── Source data

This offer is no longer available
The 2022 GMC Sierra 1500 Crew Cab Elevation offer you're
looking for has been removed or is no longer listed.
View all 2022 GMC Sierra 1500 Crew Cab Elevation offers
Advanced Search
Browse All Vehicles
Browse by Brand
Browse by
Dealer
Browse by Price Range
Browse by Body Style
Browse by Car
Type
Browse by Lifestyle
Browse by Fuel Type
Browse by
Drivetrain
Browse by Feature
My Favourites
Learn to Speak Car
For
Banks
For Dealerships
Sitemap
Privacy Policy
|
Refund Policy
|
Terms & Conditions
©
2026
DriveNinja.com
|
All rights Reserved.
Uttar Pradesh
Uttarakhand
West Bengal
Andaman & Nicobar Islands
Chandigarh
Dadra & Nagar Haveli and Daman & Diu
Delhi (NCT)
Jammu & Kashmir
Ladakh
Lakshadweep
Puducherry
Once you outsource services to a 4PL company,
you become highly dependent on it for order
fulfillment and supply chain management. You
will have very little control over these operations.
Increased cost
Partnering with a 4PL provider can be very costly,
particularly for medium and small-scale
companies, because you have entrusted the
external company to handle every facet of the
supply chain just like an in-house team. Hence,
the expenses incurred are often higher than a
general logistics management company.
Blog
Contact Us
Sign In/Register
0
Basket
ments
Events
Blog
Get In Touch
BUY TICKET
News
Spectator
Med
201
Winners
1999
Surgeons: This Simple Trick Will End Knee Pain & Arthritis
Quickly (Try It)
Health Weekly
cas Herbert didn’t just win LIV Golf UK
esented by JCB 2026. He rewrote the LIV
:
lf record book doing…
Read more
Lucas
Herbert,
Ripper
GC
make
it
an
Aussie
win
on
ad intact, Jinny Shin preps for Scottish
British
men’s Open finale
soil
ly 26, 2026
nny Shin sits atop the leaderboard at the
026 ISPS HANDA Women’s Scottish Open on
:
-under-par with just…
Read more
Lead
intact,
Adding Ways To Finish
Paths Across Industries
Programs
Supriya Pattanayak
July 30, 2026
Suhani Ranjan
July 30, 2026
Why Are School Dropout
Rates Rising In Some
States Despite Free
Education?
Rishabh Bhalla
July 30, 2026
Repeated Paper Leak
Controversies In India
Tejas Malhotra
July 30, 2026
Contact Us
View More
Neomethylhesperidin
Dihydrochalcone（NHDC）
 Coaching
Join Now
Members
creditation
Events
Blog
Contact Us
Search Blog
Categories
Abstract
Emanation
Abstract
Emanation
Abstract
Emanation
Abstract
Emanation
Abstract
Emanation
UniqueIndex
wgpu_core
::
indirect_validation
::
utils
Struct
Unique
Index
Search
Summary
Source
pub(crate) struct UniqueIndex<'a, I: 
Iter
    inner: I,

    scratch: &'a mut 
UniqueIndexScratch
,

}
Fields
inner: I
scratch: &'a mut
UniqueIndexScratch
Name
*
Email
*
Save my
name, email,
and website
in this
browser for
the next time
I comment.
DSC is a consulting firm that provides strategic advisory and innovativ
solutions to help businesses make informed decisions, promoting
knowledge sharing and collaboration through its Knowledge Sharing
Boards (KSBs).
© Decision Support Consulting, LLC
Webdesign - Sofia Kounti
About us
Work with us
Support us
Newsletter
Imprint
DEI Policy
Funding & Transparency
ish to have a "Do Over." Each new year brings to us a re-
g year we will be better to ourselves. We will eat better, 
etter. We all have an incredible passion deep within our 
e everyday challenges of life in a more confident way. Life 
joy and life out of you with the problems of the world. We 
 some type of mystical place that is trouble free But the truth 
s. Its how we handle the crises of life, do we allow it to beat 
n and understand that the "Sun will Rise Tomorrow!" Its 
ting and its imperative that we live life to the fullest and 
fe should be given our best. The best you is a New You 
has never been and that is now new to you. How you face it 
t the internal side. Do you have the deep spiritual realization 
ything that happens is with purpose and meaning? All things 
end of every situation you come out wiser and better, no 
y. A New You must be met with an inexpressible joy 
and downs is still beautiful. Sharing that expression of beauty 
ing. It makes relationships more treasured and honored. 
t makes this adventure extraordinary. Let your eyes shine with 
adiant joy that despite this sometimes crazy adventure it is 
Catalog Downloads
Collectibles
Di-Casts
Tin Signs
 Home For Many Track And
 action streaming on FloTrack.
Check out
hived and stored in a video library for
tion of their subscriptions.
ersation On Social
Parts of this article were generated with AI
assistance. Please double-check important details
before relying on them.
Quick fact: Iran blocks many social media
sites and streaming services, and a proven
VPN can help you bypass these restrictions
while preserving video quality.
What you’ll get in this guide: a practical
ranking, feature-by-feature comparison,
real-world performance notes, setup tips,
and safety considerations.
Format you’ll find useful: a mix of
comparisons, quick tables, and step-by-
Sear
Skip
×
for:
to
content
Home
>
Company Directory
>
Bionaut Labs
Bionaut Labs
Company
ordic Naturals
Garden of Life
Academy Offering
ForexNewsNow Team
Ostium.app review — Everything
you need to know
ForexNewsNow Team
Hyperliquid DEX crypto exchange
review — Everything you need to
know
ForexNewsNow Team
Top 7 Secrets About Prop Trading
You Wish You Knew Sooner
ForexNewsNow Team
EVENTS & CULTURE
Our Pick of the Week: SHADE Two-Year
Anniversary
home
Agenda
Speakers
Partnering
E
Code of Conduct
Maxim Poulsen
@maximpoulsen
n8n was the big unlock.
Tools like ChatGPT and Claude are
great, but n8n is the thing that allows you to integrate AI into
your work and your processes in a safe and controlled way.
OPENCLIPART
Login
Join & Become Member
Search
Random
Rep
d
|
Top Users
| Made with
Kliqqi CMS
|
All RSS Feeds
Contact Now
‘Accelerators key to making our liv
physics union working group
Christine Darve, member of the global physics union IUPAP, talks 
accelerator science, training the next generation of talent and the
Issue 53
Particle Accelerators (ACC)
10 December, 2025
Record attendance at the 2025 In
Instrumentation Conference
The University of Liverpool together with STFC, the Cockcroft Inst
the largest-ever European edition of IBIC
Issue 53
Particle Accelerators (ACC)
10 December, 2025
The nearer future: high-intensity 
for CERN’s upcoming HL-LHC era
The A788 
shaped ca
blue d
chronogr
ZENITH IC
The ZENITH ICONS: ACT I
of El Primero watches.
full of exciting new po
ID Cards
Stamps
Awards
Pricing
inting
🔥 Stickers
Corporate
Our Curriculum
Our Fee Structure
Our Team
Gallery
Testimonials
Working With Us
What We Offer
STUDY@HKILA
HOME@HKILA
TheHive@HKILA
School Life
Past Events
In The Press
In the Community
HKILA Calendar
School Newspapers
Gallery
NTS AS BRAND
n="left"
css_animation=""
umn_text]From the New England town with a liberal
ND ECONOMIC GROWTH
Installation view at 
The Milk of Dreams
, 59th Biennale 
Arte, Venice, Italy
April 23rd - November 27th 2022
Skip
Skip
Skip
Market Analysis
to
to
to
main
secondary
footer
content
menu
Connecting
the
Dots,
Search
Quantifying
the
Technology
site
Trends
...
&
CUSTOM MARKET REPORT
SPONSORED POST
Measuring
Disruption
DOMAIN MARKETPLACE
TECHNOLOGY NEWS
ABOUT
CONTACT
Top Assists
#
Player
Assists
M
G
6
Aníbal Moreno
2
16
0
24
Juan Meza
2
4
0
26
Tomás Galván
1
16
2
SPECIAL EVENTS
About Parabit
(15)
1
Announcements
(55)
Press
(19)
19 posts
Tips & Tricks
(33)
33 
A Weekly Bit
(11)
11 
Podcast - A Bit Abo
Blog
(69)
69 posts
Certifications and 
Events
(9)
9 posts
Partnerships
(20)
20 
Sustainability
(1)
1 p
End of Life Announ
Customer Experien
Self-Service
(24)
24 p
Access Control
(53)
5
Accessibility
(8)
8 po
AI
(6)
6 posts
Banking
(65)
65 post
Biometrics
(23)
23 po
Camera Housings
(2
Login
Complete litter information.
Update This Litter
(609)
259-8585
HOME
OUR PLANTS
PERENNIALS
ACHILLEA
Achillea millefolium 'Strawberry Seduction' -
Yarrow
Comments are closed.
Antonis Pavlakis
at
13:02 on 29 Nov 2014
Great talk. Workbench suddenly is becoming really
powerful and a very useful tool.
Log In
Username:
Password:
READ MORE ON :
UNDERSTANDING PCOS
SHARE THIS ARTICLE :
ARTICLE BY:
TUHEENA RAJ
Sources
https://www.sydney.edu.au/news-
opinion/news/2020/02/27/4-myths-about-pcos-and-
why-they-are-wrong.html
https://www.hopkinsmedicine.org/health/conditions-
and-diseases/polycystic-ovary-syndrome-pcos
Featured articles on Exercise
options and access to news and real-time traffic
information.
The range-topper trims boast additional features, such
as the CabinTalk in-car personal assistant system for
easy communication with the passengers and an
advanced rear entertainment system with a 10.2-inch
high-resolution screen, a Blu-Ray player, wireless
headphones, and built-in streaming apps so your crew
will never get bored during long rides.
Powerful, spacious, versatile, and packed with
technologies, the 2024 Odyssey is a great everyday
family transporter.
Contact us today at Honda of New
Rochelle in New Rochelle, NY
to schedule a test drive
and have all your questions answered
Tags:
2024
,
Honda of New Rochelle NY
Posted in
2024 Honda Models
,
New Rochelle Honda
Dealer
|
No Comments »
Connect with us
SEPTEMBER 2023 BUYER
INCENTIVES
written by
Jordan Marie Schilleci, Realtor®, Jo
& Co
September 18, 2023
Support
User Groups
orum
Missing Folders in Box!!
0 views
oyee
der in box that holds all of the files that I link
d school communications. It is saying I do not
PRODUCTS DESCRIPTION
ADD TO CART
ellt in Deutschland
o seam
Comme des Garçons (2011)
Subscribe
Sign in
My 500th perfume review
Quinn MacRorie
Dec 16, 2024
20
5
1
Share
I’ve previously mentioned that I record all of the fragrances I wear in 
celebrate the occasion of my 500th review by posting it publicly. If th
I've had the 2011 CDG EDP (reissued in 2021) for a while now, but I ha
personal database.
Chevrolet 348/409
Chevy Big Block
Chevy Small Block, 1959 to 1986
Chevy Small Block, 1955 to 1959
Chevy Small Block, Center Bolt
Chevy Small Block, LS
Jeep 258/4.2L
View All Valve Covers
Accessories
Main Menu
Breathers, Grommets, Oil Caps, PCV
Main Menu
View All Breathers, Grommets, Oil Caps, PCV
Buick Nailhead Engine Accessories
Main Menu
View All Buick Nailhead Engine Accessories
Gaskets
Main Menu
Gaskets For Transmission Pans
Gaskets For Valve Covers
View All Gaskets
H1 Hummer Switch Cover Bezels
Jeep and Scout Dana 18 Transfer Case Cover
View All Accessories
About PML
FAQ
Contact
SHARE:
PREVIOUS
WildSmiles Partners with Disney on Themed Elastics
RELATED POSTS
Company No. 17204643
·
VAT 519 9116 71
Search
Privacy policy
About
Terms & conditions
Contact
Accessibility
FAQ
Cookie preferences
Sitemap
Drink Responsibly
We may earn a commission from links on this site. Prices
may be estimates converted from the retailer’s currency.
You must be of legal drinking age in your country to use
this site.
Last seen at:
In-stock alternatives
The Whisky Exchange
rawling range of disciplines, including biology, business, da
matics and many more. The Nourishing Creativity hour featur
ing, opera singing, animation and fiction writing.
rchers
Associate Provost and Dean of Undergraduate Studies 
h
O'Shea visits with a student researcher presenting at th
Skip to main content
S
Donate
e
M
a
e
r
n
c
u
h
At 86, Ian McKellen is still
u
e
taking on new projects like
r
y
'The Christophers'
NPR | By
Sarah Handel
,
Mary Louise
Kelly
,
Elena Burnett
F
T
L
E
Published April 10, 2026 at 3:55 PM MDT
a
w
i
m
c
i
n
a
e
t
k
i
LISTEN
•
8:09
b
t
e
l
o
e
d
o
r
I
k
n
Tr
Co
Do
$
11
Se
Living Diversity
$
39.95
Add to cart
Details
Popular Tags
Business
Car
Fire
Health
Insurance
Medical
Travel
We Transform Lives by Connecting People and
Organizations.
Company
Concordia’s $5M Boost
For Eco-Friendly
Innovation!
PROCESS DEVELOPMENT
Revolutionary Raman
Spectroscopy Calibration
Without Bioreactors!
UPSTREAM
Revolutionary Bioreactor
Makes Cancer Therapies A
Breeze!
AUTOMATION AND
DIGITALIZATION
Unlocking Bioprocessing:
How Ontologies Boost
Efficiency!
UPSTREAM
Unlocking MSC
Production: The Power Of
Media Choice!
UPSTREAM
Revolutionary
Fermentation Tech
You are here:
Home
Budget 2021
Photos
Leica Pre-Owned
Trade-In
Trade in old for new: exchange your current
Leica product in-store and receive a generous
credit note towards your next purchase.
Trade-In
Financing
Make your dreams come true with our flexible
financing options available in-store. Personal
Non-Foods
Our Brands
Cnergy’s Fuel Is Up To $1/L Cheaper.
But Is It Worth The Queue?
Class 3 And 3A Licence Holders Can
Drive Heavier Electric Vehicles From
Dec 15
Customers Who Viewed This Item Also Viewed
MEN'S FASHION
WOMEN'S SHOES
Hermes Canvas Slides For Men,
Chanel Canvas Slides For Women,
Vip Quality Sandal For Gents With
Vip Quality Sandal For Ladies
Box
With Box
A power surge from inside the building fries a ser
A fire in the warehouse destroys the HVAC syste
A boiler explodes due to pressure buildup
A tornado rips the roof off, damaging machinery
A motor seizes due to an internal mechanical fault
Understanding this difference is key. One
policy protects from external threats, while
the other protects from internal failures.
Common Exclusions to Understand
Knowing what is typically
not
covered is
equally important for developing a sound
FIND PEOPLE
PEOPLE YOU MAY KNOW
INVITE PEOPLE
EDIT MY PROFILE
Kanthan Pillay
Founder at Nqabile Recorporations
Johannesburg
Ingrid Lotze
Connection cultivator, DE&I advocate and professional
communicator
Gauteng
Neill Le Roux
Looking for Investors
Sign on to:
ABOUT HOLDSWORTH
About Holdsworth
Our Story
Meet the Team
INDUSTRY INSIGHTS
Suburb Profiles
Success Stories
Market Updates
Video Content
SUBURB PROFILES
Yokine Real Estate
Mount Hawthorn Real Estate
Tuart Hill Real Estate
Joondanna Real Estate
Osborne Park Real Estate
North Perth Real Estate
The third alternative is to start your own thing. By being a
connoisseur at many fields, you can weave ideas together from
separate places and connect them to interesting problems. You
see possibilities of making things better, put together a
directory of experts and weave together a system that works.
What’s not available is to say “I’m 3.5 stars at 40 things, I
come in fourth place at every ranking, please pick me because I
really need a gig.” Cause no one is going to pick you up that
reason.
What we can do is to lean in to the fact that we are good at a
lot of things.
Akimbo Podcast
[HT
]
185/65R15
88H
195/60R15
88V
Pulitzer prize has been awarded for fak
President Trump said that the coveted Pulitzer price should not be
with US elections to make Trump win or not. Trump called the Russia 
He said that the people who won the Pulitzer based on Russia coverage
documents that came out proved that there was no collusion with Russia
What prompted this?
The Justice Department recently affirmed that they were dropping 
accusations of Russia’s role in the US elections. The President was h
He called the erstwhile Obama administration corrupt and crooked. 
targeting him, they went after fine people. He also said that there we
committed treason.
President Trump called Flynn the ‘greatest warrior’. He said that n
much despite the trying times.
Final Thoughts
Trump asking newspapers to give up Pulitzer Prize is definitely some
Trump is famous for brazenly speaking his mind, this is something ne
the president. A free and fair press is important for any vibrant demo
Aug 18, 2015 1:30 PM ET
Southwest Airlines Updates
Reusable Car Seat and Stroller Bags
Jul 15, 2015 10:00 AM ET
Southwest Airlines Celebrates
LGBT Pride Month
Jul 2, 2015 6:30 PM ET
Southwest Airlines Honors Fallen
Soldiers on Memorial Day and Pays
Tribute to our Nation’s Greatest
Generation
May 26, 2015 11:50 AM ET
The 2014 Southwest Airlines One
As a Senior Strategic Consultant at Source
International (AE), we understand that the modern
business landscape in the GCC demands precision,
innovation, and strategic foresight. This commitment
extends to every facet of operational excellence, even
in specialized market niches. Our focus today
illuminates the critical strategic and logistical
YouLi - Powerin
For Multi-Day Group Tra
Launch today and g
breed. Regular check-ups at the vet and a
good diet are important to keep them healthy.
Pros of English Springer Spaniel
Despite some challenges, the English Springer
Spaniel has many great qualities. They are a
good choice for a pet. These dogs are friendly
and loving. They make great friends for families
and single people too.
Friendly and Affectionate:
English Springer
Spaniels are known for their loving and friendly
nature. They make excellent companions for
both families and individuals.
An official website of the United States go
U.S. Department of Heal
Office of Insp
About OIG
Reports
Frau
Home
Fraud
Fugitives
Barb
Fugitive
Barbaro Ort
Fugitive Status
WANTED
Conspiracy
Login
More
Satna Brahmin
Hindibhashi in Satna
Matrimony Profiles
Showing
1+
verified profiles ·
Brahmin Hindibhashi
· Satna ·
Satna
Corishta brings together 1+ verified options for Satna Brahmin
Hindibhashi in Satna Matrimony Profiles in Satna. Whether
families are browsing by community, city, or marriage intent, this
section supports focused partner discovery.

────

Problem
From the data above, return every line from the line that has "will never get bored during long rides." up to and including the line that has "to schedule a test drive", exactly.

Problem solution
will never get bored during long rides.
Powerful, spacious, versatile, and packed with
technologies, the 2024 Odyssey is a great everyday
family transporter.
Contact us today at Honda of New
Rochelle in New Rochelle, NY
to schedule a test drive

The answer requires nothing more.